I've updated the proposal.

On the subject of Protobuf Any vs bytes, and how to handle
errors/metadata, I still think using bytes is preferable:
- It doesn't require (conditionally) exposing or wrapping Protobuf types,
- We wouldn't be able to practically expose the Protobuf field to C++
users without causing build pains,
- We can't let Python users take advantage of the Protobuf field
without somehow being compatible with the Protobuf wheels (by linking
to the same version, and doing magic to turn the C++ Protobufs into
the Python ones),
- All our other application-defined fields are already bytes.

Applications that want structure can encode JSON or Protobuf Any into
the bytes field themselves, much as you can already do for Ticket,
commands in FlightDescriptors, and application metadata in
DoGet/DoPut. I don't think this is (much) less efficient than using
Any directly, since Any itself is a bytes field with a tag, and must
invoke the Protobuf deserializer again to read the actual message.

If we decide on using bytes, then I don't think it makes sense to
define a new message with a oneof either, since it would be redundant.

------------------------------

__What you will do__:
• A. Please reproduce the Protobuf Any versus bytes post word for word, everything from "Applications that want" down to "would be redundant.".
• B. Continue the Protobuf Any versus bytes post from its last sentence.

__Information supplied__:

------------------------------

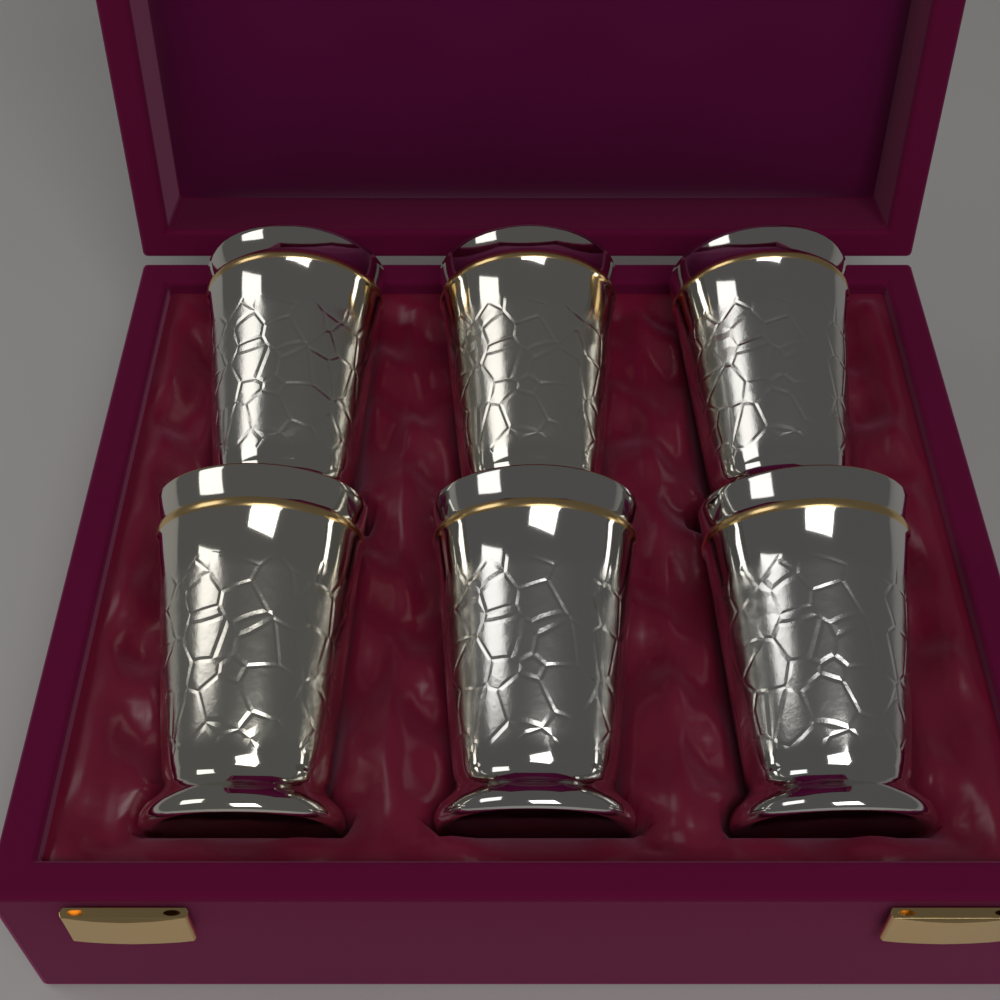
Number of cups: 6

------------------------------

__Results for each task__:
• A.
Applications that want structure can encode JSON or Protobuf Any into
the bytes field themselves, much as you can already do for Ticket,
commands in FlightDescriptors, and application metadata in
DoGet/DoPut. I don't think this is (much) less efficient than using
Any directly, since Any itself is a bytes field with a tag, and must
invoke the Protobuf deserializer again to read the actual message.

If we decide on using bytes, then I don't think it makes sense to
define a new message with a oneof either, since it would be redundant.

• B.
Thanks,
David

On 11/7/19, David Li <li.david...@gmail.com> wrote:
> I've been extremely backlogged, I will update the proposal when I get
> a chance and reply here when done.
>
> Best,
> David
>
> On 11/7/19, Wes McKinney <wesmck...@gmail.com> wrote:
>> Bumping this discussion since a couple of weeks have passed. It seems
>> there are still some questions here, could we summarize what are the
>> alternatives along with any public API implications so we can try to
>> render a decision?
>>
>> On Sat, Oct 26, 2019 at 7:19 PM David Li <li.david...@gmail.com> wrote:
>>>
>>> Hi Wes,
>>>
>>> Responses inline:
>>>
>>> On Sat, Oct 26, 2019, 13:46 Wes McKinney <wesmck...@gmail.com> wrote:
>>>
>>> > On Mon, Oct 21, 2019 at 7:40 PM David Li <li.david...@gmail.com>
>>> > wrote:
>>> > >
>>> > > The question is whether to repurpose the existing FlightData
>>> > > structure, and allow for the metadata field to be filled in and data
>>> > > fields to be blank (as a control message), or to wrap the FlightData
>>> > > structure in another structure that explicitly distinguishes between
>>> > > control and data messages.
>>> >
>>> > I'm not super against having metadata-only FlightData with empty body.
>>> > One question to consider is what changes (if any) would need to be
>>> > made to public APIs in either scenario.
>>> >
>>>
>>> We could leave DoGet/DoPut as-is for now, and allow empty data messages
>>> in
>>> the future. This would be a breaking change, but wouldn't change the
>>> wire
>>> format. I think the APIs could be changed backwards compatibly, though.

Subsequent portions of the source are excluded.